# PROVIDED RECORDS
☆ ☆ ☆
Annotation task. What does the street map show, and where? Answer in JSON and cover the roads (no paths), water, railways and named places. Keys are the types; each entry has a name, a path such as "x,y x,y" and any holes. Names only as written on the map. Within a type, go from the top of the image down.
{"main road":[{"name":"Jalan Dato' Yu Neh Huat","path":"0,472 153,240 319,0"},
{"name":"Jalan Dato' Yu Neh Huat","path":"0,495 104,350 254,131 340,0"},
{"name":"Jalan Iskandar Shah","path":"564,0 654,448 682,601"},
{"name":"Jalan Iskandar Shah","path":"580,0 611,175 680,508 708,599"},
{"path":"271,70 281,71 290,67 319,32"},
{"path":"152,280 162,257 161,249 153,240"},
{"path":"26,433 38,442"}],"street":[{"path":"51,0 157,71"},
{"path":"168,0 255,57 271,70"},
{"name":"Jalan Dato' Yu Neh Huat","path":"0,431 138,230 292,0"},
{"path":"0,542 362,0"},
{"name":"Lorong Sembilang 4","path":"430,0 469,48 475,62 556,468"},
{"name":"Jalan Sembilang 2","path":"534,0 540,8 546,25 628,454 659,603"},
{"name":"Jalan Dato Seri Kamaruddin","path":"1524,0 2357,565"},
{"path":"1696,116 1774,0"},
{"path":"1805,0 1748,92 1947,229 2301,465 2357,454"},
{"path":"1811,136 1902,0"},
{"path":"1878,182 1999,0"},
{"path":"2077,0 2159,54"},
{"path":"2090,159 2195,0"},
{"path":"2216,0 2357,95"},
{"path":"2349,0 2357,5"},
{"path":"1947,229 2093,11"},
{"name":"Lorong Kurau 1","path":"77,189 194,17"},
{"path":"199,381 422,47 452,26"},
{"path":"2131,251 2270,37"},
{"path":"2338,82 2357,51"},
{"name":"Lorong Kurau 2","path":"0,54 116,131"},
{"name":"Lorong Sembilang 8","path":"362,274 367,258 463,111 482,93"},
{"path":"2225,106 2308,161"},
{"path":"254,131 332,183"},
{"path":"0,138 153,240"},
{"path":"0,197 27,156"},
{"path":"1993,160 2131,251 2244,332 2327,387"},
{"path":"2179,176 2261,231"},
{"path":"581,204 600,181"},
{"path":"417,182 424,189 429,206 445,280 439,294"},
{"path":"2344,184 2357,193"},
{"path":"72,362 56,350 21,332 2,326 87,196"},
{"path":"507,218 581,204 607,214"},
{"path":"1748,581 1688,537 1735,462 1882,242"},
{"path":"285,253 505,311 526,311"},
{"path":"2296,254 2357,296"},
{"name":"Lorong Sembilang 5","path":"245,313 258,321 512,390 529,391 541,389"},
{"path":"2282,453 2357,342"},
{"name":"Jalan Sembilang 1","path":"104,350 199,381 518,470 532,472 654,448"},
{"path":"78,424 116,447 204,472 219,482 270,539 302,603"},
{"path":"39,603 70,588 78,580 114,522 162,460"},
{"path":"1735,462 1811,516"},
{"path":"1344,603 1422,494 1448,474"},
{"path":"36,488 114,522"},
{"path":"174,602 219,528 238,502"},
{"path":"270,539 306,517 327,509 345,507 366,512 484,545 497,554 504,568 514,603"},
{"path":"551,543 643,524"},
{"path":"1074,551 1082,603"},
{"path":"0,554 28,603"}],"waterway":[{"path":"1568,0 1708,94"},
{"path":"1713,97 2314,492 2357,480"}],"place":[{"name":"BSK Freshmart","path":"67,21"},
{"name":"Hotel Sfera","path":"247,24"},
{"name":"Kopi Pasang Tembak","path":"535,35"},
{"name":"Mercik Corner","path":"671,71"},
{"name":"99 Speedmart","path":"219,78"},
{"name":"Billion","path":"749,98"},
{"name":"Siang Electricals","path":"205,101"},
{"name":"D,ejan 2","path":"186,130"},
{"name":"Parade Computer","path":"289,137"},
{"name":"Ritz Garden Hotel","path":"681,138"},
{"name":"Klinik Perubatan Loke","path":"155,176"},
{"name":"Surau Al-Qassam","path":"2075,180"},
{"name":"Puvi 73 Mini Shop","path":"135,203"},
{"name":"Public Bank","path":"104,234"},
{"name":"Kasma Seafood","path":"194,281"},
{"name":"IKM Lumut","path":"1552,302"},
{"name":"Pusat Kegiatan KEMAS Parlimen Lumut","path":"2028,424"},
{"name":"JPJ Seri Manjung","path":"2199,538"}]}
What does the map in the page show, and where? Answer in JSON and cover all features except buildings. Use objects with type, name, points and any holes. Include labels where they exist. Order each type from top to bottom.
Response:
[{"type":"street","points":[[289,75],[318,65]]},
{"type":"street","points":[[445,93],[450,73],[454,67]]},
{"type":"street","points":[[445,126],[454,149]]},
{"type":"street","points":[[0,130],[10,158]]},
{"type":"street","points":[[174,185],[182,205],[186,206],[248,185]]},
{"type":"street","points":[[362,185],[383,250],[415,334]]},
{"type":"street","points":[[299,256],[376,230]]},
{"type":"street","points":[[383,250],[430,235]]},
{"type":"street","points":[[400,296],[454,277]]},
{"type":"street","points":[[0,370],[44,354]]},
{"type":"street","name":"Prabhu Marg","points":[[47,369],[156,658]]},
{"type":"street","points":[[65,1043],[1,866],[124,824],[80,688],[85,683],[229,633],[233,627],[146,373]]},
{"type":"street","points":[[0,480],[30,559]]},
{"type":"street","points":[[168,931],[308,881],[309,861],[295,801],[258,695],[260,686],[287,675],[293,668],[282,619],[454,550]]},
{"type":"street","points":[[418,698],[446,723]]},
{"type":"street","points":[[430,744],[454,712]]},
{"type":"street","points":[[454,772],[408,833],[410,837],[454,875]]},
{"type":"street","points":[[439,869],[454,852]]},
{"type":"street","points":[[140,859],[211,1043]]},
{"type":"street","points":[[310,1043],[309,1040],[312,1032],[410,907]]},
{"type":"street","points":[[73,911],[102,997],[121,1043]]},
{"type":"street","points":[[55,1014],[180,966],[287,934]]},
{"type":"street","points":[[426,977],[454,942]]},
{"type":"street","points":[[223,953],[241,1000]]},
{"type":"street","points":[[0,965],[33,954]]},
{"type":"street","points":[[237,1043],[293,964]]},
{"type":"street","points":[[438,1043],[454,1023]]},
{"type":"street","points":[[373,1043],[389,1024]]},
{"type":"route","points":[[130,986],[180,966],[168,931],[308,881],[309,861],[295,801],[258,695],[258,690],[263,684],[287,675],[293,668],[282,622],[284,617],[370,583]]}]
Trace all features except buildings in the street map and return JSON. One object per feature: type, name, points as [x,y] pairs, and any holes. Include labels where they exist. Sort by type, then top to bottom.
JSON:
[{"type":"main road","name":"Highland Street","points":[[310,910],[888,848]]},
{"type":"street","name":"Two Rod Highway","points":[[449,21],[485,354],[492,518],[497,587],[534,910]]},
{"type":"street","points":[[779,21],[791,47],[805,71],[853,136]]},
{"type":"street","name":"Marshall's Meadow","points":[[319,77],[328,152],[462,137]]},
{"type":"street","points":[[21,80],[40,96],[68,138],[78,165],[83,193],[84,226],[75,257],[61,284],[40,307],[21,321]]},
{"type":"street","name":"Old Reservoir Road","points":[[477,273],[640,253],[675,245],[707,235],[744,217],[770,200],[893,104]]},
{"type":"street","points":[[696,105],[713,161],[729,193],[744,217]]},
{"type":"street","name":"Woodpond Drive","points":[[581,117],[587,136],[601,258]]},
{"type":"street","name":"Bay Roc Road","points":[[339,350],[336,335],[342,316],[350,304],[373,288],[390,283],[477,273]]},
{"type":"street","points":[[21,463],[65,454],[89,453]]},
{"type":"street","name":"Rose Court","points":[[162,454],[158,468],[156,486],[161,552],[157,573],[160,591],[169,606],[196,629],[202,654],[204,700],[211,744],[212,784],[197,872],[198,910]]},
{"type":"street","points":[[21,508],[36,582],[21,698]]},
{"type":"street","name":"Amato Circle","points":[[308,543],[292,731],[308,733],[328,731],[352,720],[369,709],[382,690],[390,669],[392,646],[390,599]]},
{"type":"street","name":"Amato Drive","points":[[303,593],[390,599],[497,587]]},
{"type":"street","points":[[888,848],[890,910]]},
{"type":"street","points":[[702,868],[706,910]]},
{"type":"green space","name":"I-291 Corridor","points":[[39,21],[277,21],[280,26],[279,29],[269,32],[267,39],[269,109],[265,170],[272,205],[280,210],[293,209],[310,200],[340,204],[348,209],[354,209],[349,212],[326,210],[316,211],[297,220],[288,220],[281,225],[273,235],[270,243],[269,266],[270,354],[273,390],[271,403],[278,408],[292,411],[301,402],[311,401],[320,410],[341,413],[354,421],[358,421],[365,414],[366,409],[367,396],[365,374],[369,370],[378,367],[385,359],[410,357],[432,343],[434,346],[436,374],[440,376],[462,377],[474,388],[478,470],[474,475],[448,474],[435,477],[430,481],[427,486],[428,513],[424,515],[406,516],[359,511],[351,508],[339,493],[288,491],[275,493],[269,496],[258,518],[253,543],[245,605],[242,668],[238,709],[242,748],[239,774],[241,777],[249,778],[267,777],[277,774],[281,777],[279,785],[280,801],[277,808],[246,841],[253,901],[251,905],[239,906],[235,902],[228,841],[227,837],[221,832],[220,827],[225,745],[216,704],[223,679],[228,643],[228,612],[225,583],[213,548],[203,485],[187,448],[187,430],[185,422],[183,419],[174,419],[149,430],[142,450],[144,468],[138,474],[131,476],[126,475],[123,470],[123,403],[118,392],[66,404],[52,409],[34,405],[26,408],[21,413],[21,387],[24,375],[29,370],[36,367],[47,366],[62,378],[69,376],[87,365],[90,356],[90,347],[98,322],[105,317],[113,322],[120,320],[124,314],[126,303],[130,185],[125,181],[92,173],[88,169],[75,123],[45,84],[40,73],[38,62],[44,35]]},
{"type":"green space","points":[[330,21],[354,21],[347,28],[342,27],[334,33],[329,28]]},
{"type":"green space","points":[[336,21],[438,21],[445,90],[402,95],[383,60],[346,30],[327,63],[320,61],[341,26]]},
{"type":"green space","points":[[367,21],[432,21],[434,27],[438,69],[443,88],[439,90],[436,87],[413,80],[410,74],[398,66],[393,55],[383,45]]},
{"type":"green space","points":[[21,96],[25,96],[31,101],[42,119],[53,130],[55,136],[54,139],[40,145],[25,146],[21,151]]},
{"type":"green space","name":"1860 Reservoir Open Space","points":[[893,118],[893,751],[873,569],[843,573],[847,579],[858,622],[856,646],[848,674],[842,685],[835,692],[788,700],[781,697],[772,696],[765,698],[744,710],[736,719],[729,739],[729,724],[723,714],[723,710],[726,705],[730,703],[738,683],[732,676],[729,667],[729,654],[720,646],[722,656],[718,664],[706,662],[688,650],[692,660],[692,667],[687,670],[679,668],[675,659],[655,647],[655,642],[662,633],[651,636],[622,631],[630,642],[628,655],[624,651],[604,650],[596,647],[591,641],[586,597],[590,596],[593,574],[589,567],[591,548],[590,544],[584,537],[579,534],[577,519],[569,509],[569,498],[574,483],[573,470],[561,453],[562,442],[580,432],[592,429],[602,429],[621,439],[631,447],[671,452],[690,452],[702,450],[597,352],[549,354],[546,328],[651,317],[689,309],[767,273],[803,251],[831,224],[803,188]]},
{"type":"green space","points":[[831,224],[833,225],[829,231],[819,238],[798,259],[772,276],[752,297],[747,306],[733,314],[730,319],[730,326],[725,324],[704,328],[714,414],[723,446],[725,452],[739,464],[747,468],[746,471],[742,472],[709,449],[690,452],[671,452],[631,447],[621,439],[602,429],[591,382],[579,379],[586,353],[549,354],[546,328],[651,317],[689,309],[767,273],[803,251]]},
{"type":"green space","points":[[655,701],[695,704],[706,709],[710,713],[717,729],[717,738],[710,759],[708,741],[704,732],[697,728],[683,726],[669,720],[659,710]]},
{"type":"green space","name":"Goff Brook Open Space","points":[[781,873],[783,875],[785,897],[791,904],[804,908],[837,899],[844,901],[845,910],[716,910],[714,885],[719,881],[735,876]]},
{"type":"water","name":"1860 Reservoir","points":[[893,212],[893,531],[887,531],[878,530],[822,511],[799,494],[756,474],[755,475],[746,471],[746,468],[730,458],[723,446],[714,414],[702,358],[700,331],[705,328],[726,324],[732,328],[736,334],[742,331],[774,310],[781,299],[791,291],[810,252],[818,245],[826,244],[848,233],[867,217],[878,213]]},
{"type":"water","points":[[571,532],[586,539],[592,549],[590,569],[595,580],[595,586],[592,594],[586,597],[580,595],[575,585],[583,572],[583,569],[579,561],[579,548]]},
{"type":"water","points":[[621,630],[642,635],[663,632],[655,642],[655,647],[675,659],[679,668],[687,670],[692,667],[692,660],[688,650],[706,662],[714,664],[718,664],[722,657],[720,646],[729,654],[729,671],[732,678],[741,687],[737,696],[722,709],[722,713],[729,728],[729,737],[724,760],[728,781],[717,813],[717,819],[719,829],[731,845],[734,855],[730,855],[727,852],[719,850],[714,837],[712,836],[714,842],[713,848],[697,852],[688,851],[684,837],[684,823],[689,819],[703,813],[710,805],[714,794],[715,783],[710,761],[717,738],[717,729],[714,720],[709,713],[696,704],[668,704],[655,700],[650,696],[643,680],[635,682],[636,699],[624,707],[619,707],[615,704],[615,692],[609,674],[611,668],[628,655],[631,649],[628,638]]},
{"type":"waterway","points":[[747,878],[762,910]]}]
☆ ☆ ☆
# AIM OF THE EXERCISE
Copy each line holding the word "features" from the listing above.

# RESPONSE TO THE EXERCISE
What does the map in the page show, and where? Answer in JSON and cover all features except buildings. Use objects with type, name, points and any holes. Include labels where they exist. Order each type from top to bottom.
Trace all features except buildings in the street map and return JSON. One object per feature: type, name, points as [x,y] pairs, and any holes. Include labels where they exist. Sort by type, then top to bottom.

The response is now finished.